Boston puts Advanced Property Management on notice in kickoff to Renters’ Week of Action

All photos: Jordan Frias

About 100 residents from the Boston area organized outside of Back Bay Station on Dartmouth Street on Saturday, September 16 to kickoff Renters’ Week of Action, which is being held in 45 cities nationwide.

City Life/Vida Urbana organizers led chants against Advanced Property Management and urged the public to sign a petition demanding that the company’s owners stop no-fault evictions and huge rent increases and negotiate with the tenant associations in their buildings.

Rally-goers held up signs saying “Stand Up! Fight Back,” “Stop Corporate Greed!” and “We Shall Not Be Moved” in both English and Spanish.

Also present were members of the Fenway Community Develop Corporation and the Chinese Progressive Association who wanted to show solidarity.

“This is pretty much a threat to all communities in the city of Boston and surrounding areas,” said Fenway CDC member Conrad B. “If you look at what’s happening you will see what the mass development of ultra-luxury housing is doing, not just for the low-income but the middle class who can’t afford to live in these luxury condos, which cost $2-$3 million to own.

“So we’re not just talking about poor people here, we’re talking about doctors, educators, and service industry people, Hotel maintenance, construction workers and government employees that are all ultimately being forced out and it’s not good to the community. These people need proximity to their workplace, especially for healthcare and emergency and safety employees who need to be close to their place of employment.”

Mark Liu, a staff member of the Chinese Progressive Association, said high rents and displacement are also affecting those in Chinatown.

“We’re in a housing crisis in Boston and across the country. I mean, people are being pushed out of their homes,” Liu said. “They’re pushing out members of the community that spent decades living here. They’ve built up the community, but they can’t live there anymore.

“So we’re facing this in Chinatown, where people are buying homes at double or triple the assessed price and turning them into Airbnbs and displacing people. That is why it’s important to be together with other communities who are fighting for this.”

Canute Harris of River Street in Hyde Park, who has lived in a building owned by Advanced Property Management for a total of 15 years, also joined the rally.

Harris says the rent is just too high, especially for someone like him who lives on a fixed income.

“Every few months there’s a notice of a rent increase,” Harris said. “Two months ago they wanted to go up $450 more per month in rent.”

Harris says he can’t negotiate at all with anyone from APM, while those around him chanted, “APM you can’t hide. We can see your greedy side!”

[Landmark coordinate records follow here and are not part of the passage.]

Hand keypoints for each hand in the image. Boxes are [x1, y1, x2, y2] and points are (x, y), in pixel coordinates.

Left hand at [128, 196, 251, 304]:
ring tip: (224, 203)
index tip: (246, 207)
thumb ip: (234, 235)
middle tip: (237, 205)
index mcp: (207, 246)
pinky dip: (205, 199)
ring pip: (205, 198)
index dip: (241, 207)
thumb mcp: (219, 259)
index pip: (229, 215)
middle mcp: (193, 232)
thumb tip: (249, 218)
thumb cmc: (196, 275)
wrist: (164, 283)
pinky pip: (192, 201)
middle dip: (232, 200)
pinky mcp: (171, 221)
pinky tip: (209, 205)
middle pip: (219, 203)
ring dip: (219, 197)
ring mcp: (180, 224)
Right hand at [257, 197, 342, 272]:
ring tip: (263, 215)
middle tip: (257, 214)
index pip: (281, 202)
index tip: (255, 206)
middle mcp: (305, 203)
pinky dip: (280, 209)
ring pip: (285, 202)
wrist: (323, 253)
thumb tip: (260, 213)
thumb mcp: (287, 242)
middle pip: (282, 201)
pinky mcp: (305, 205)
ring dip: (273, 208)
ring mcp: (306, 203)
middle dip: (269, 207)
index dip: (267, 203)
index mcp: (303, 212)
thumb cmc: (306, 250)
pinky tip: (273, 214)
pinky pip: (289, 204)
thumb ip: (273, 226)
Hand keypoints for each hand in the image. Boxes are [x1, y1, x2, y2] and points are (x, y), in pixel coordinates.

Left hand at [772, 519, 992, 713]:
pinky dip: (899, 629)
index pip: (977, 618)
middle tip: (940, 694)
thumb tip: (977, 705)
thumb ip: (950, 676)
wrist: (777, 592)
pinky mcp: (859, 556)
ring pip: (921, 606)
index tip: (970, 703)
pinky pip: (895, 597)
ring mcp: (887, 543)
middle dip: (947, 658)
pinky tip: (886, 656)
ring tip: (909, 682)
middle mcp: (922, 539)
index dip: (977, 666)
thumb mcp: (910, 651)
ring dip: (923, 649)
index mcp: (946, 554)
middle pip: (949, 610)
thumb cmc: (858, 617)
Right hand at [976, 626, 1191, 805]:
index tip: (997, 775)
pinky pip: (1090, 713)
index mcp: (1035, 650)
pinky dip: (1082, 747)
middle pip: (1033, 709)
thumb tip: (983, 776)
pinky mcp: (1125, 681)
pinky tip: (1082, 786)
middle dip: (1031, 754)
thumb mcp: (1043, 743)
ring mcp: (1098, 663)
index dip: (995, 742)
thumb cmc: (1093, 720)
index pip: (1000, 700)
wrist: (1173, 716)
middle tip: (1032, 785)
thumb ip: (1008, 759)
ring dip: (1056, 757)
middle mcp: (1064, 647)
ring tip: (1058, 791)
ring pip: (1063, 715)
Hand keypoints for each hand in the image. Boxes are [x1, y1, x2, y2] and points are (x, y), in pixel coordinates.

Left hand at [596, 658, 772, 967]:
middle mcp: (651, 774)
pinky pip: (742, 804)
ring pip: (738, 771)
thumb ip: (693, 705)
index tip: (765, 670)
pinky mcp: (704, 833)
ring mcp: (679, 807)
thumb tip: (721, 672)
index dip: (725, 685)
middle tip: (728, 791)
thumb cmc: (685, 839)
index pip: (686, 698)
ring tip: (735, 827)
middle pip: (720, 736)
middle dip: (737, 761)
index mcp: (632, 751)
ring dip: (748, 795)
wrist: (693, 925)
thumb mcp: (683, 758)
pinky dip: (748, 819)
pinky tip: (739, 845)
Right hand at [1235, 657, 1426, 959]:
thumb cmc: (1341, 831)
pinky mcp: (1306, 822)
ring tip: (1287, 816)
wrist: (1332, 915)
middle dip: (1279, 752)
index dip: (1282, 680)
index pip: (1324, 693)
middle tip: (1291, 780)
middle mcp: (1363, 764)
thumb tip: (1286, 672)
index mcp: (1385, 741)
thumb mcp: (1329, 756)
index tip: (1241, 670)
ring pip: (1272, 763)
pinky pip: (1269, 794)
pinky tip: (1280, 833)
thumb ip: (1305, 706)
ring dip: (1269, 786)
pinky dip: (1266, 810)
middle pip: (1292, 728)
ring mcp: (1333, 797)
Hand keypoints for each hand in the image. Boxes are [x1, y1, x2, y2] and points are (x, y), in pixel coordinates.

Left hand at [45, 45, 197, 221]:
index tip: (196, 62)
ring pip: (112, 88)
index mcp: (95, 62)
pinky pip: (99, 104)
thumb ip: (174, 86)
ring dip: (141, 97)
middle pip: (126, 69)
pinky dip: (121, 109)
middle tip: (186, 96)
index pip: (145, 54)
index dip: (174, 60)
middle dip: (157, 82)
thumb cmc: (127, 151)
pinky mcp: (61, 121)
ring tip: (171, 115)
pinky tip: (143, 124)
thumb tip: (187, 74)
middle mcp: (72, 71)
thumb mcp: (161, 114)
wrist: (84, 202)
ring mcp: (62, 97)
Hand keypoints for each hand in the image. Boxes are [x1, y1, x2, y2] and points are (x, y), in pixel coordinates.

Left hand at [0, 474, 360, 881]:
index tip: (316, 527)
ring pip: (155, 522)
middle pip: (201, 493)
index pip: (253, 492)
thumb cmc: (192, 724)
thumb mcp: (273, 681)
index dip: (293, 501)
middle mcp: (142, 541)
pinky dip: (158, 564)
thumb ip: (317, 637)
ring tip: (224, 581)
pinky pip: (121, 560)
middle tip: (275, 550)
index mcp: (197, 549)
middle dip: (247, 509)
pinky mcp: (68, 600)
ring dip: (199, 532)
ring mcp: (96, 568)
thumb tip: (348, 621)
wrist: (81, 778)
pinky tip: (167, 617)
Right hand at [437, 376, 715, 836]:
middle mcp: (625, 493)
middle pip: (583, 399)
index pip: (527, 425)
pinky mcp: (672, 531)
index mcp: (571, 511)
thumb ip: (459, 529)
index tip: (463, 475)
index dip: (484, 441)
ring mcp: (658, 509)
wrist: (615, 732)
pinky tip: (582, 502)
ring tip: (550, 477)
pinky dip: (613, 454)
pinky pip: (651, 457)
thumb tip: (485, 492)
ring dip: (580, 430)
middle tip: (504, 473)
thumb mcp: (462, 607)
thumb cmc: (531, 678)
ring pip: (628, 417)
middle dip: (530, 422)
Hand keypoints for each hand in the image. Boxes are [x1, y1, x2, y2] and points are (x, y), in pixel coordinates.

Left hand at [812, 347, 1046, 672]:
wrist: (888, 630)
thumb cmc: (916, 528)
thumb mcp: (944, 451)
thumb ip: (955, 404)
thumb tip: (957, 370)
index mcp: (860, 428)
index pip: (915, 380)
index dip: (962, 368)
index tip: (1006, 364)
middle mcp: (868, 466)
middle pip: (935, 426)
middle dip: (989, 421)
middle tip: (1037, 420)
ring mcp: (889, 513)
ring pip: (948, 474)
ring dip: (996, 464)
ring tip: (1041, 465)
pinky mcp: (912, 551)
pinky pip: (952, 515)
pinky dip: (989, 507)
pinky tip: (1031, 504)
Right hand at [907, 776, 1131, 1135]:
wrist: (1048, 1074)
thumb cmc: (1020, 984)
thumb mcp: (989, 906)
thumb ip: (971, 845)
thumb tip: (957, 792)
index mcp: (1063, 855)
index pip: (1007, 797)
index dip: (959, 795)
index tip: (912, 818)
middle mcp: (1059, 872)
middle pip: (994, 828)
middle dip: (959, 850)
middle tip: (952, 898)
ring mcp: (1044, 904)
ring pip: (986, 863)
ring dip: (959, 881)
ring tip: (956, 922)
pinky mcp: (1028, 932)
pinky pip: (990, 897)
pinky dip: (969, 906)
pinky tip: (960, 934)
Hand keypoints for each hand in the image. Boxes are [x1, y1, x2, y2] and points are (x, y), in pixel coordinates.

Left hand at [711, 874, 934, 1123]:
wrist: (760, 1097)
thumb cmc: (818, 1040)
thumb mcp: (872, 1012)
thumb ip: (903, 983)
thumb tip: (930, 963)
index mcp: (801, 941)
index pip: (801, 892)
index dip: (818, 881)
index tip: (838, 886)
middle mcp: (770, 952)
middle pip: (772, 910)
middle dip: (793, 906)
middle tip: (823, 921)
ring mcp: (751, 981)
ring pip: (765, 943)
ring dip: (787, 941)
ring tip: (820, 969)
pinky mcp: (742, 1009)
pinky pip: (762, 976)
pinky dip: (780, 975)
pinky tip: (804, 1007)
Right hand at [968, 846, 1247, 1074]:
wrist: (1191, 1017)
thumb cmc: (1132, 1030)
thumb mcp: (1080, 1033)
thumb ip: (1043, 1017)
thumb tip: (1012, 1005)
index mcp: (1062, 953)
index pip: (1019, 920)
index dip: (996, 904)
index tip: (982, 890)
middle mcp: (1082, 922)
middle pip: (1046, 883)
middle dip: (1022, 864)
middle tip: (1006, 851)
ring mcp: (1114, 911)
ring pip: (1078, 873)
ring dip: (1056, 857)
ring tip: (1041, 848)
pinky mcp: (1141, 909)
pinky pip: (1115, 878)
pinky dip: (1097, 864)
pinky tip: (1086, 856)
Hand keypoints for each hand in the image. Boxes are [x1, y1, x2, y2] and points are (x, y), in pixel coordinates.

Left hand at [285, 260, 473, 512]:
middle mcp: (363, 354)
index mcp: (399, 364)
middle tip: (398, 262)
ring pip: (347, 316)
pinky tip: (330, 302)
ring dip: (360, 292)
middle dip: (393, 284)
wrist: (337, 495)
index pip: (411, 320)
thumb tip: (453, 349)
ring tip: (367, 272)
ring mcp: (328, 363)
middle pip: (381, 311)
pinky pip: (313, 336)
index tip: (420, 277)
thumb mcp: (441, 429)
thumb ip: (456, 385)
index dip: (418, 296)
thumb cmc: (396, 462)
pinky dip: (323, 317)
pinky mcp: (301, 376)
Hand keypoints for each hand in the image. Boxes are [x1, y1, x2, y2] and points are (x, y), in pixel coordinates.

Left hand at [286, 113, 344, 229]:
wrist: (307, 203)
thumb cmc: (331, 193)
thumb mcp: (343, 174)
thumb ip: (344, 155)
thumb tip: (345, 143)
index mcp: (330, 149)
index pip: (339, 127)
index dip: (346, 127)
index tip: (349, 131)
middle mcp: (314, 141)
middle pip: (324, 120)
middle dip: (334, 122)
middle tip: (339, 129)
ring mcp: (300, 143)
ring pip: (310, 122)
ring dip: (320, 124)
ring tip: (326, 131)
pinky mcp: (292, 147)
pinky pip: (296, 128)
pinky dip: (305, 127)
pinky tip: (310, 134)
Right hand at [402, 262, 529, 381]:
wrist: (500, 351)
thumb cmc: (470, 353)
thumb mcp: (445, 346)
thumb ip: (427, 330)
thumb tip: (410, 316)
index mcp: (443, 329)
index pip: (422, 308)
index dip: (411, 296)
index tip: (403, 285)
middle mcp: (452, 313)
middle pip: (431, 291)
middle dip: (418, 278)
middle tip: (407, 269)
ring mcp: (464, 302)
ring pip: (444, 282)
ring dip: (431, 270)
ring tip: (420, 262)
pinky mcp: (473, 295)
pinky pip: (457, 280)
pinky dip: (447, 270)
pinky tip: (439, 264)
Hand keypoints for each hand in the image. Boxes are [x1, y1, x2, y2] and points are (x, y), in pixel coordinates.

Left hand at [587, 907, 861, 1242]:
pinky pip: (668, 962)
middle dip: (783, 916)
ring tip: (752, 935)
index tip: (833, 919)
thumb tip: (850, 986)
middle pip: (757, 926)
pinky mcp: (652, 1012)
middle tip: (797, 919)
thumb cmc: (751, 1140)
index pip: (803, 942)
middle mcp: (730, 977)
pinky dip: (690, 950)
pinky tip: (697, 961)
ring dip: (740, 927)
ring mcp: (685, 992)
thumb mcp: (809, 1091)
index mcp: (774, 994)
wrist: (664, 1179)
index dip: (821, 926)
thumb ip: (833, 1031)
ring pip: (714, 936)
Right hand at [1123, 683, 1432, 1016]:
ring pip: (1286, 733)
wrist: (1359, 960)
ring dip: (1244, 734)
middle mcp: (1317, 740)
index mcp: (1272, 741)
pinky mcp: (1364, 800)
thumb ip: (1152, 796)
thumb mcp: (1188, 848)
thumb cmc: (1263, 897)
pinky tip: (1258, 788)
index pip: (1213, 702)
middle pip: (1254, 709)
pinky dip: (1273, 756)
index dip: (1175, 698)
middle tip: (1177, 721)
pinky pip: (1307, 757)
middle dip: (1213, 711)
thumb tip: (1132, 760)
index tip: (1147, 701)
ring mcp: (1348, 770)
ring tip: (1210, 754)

“They don’t talk to us. That’s why City Life does the talking for us. They don’t listen to us,” Harris said.

Members of the rally then walked down Commonwealth Avenue to hand deliver the signed petition against rent increase and evictions to the home of John McGrail on Marlborough Street, owner at MG2 Group, a division group of APM.

MG2 was behind mass evictions of a whole building in East Boston, where all tenants were all given eviction notices on the same day, the Boston Globe and City Life/Vida Urbana reported in August.

A man signs the petition that ralliers hand-delivered to one of the owners of Advanced Property Management.